During the making of the DESTE exhibition “System of Objects,” (2013) curator Andreas Angelidakis recalls a moment of meticulous object-love, in which Joannou stopped a slideshow to correct a small mistake in the dimensions of a painting he bought more than 15 years prior. In the exhibition, Angelidakis and co-curator Maria Cristina Didero placed a baroque statue of a baby Christ in front of a Francis Picabia painting from 1942. The statue watches the painting, and the painting watches it. Here we a see a collection that has grown into a self-sustaining world, with its own actors and agents. It is a relationship between objects that reminds us what the word “fetish” originally meant – such as in Voodoo, or in the way Karl Marx describes commodities living independently of humans in a market. It is the magic of an object that is given life by desire, or rather an object taught to desire by the humans who desire it. As Baudrillard writes: “We cannot live in absolute singularity, in the irreversibility signalled by the moment of birth, and it is precisely this irreversible movement from birth towards death that objects help us to cope with.” Reading these words, I imagine Joannou floating on the Aegean Sea in the lacquered womb of his yacht, furnished by the spilt contents of his mind, surrounded by the friendly monsters of his own collection. I imagine him being born again, smiling.
In Germano Clemant’s introduction to your DESTE retrospective book, he speaks about how collage is this basic and fundamental gesture of the avant-garde – and how the word comes from the French coller, “to glue.” As a collector, do you feel like your ambition is to glue things together?
DAKIS JOANNOU: You’re right!
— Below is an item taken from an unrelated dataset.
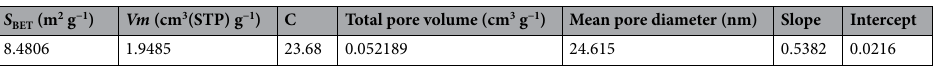
Table 1. Textural property of CuI@HNT-TSC-PC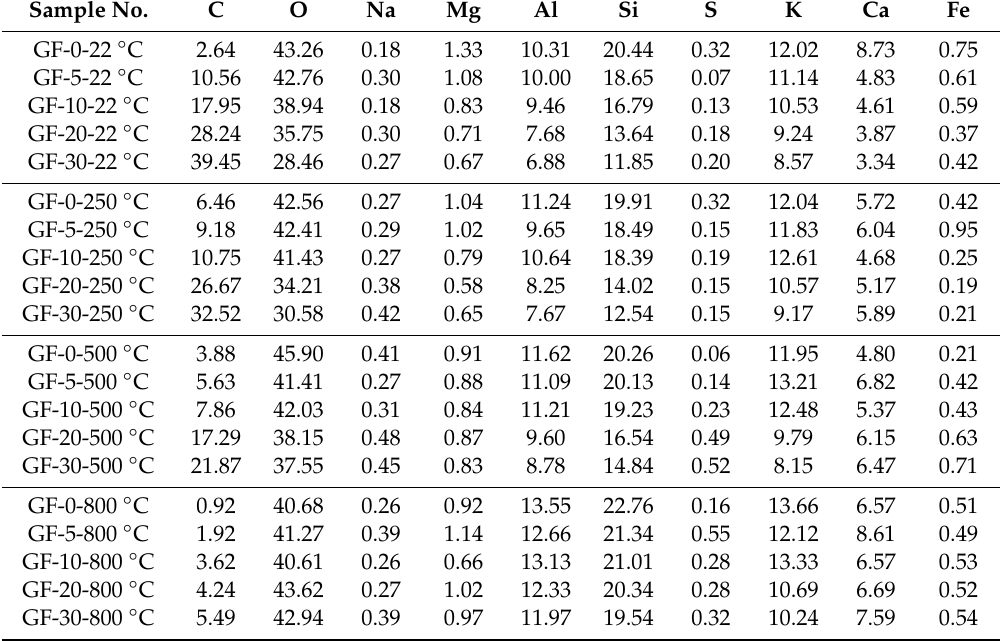
Table 4. Elemental analysis of the geopolymer foam composites at elevated temperatures (wt %). Sample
Even that’s a collage!
But what makes your collection more than a group of objects?
I think I make connections that a curator would not make. For me, there’s something else that ties things together. The same psyche.
Tell me more.
I’ve been trying to explain this. I read an interesting definition of “Hellenism” by a writer. Greece was never a geographical entity until 150 years ago. It was a spirit, or an idea. Greeks were from Sicily, from Georgia, Northern Turkey, Cyprus, Libya. Various parts of Greece were not even joined together. But what connected all these areas was the psyche. And these were different cultures and populations, but they all shared a spirit. I’m still trying to find an explanation of the phenomenon of the collection. It grew naturally without me realizing it, but at a certain point – when I realized how distinct works are and how they weren’t formally fitting together – I tried to find the common thread. What Jeff often says is that it’s the viewer who really energizes the work. One puts in it as much as one takes out. In that sense, I think it’s important to have this relationship with works. You become part of them, and they become part of you.